La vida en la escuela avanza en espiral. No se trata de una trayectoria lineal ni predecible, sino de un movimiento que recoge experiencias, las transforma y las proyecta hacia nuevas posibilidades. Esta dinámica se hace especialmente evidente en la labor silenciosa pero profunda de los maestros, quienes renuevan su compromiso año tras año, sembrando no solo conocimiento, sino también esperanza. En un país como Colombia, donde la escuela ha sido históricamente refugio en medio de la guerra, su rol social es insustituible.
Este es el caso de Jorge Gómez, maestro y rector en el oriente antioqueño. Cuando llegó al aula como profesor de ciencias naturales en los años ochenta, se encontró con estudiantes llenos de curiosidad, pero también marcados por el conflicto armado y el desplazamiento. Su primera vuelta de la espiral consistió en transmitir conceptos básicos – la estructura celular, la importancia del agua – mientras intentaba conectar esos contenidos con la vida campesina. Entonces entendió que enseñar no era simplemente dictar lecciones, sino aprender a leer los rostros, los silencios, los miedos y las esperanzas de sus alumnos.
Poco después, los enfrentamientos de grupos armados obligaron a suspender las clases. Pero Jorge no se detuvo. Siguió enseñando desde otros escenarios, manteniendo el vínculo con sus estudiantes a través de visitas, materiales caseros y redes de apoyo. Así, su labor adquirió una nueva dimensión: la de protector del derecho a aprender, aun en medio de la incertidumbre. La escuela, en ese momento, fue más que un edificio: fue un acto de resistencia cotidiana.
Con los años, Jorge asumió la rectoría de su institución. Desde allí impulsó una visión de escuela como eje articulador de la comunidad, gestionando recursos, organizando huertas escolares, fortaleciendo bibliotecas y apostando por una educación situada, transformadora. En cada encuentro con autoridades locales, reafirmaba que su liderazgo no respondía a cuotas políticas ni intereses partidistas, sino a un compromiso profundo con la equidad, la dignidad y la justicia social.

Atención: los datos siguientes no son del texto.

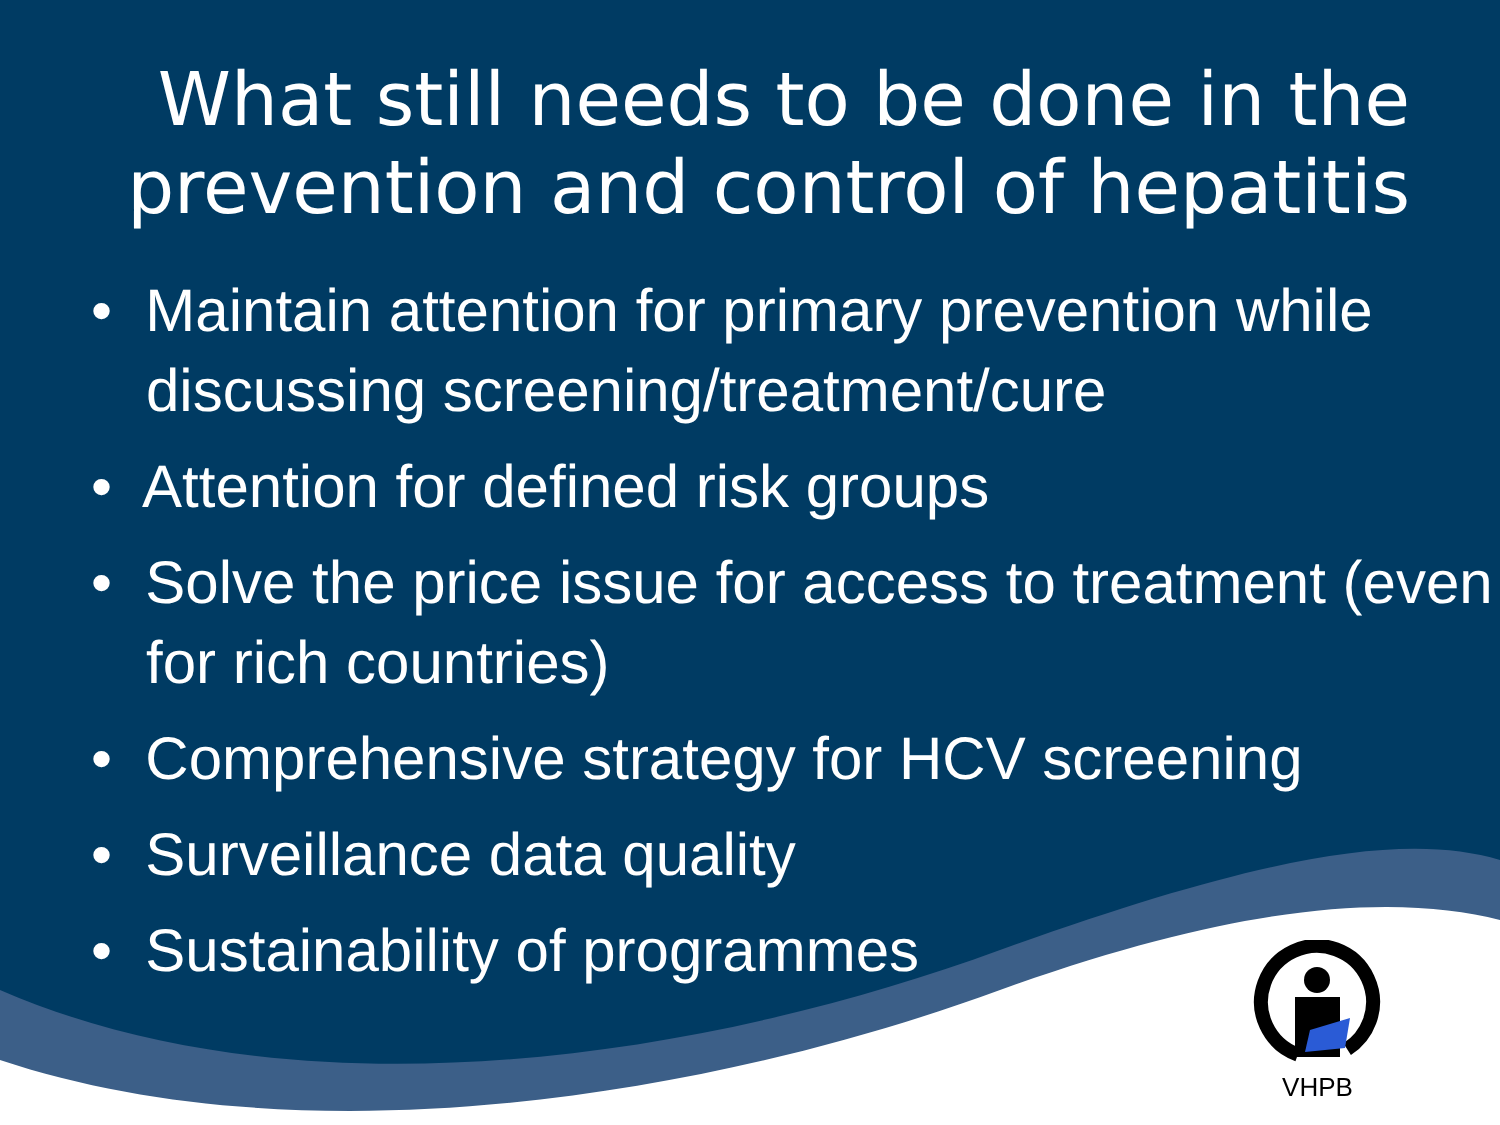What still needs to be done in the prevention and control of hepatitis
• Maintain attention for primary prevention while discussing screening/treatment/cure
• Attention for defined risk groups
• Solve the price issue for access to treatment (even for rich countries)
• Comprehensive strategy for HCV screening
• Surveillance data quality
• Sustainability of programmes
VHPB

Tras la firma del acuerdo de paz, Jorge supo que la escuela debía convertirse en un escenario de reconciliación. Organizó encuentros entre jóvenes y excombatientes, promovió murales de memoria, y abrió espacios de diálogo para reconstruir el tejido roto por la guerra. La escuela, entonces, se transformó en un laboratorio de paz, donde se sembraban semillas de perdón y futuro. Porque si en algún lugar se puede cultivar la confianza entre generaciones, es en las aulas donde se aprende a escuchar, a disentir sin odio y a convivir con el otro.
Hoy, a punto de jubilarse, Jorge comprende que su trayectoria no fue una línea recta, sino una espiral que lo llevó a profundizar, una y otra vez, en el sentido ético de la educación. En cada giro, supo que enseñar es también cuidar, sanar y construir país desde lo cotidiano. Para él, jubilarse no es retirarse, sino contemplar con serenidad las vueltas que dio, sabiendo que su legado está vivo en cada maestro que persiste, en cada niño que sueña.
En un contexto preelectoral donde los candidatos inundan con sus discursos los contextos escolares, es vital recordar que la escuela no puede ser botín de campaña ni escaparate de la politiquería. Debe permanecer al margen de intereses coyunturales, protegida de la manipulación y del oportunismo. Porque la educación es sagrada. Sus líderes – los maestros y rectores como Jorge – deben mantenerse en la espiral de la vida, no en la de los intereses transitorios. Solo así la escuela seguirá siendo ese lugar donde Colombia se piensa, se repara y se reinventa.